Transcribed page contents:
◇ ◇ ◇ ◇
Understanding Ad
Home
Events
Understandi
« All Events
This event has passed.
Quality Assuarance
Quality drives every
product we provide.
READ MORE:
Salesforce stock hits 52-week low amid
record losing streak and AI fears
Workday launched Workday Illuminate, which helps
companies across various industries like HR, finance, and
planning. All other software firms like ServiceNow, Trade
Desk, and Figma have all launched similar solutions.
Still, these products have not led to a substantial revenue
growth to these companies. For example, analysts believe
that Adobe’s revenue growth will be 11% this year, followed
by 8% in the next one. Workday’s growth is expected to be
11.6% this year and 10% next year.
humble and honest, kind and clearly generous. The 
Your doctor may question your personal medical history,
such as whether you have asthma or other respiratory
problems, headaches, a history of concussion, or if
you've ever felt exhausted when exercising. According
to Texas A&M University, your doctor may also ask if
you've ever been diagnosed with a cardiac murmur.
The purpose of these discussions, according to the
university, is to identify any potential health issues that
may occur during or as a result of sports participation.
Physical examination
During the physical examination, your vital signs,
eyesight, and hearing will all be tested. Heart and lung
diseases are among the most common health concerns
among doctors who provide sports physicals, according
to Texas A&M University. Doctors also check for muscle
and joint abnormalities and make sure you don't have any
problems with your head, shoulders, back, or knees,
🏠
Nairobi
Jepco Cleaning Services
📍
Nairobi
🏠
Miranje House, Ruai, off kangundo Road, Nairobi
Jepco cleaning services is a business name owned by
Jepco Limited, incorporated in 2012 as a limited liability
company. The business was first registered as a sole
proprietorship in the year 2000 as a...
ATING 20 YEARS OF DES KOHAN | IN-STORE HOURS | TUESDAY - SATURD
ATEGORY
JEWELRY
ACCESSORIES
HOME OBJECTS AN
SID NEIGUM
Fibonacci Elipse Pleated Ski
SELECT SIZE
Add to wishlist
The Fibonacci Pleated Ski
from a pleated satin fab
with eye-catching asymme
◇ ◇ ◇ ◇
▸ **What you have to do**: Reproduce the entries above in full, exactly as they read.

▸ **Written solution**:
Understanding Ad
Home
Events
Understandi
« All Events
This event has passed.
Quality Assuarance
Quality drives every
product we provide.
READ MORE:
Salesforce stock hits 52-week low amid
record losing streak and AI fears
Workday launched Workday Illuminate, which helps
companies across various industries like HR, finance, and
planning. All other software firms like ServiceNow, Trade
Desk, and Figma have all launched similar solutions.
Still, these products have not led to a substantial revenue
growth to these companies. For example, analysts believe
that Adobe’s revenue growth will be 11% this year, followed
by 8% in the next one. Workday’s growth is expected to be
11.6% this year and 10% next year.
humble and honest, kind and clearly generous. The 
Your doctor may question your personal medical history,
such as whether you have asthma or other respiratory
problems, headaches, a history of concussion, or if
you've ever felt exhausted when exercising. According
to Texas A&M University, your doctor may also ask if
you've ever been diagnosed with a cardiac murmur.
The purpose of these discussions, according to the
university, is to identify any potential health issues that
may occur during or as a result of sports participation.
Physical examination
During the physical examination, your vital signs,
eyesight, and hearing will all be tested. Heart and lung
diseases are among the most common health concerns
among doctors who provide sports physicals, according
to Texas A&M University. Doctors also check for muscle
and joint abnormalities and make sure you don't have any
problems with your head, shoulders, back, or knees,
🏠
Nairobi
Jepco Cleaning Services
📍
Nairobi
🏠
Miranje House, Ruai, off kangundo Road, Nairobi
Jepco cleaning services is a business name owned by
Jepco Limited, incorporated in 2012 as a limited liability
company. The business was first registered as a sole
proprietorship in the year 2000 as a...
ATING 20 YEARS OF DES KOHAN | IN-STORE HOURS | TUESDAY - SATURD
ATEGORY
JEWELRY
ACCESSORIES
HOME OBJECTS AN
SID NEIGUM
Fibonacci Elipse Pleated Ski
SELECT SIZE
Add to wishlist
The Fibonacci Pleated Ski
from a pleated satin fab
with eye-catching asymme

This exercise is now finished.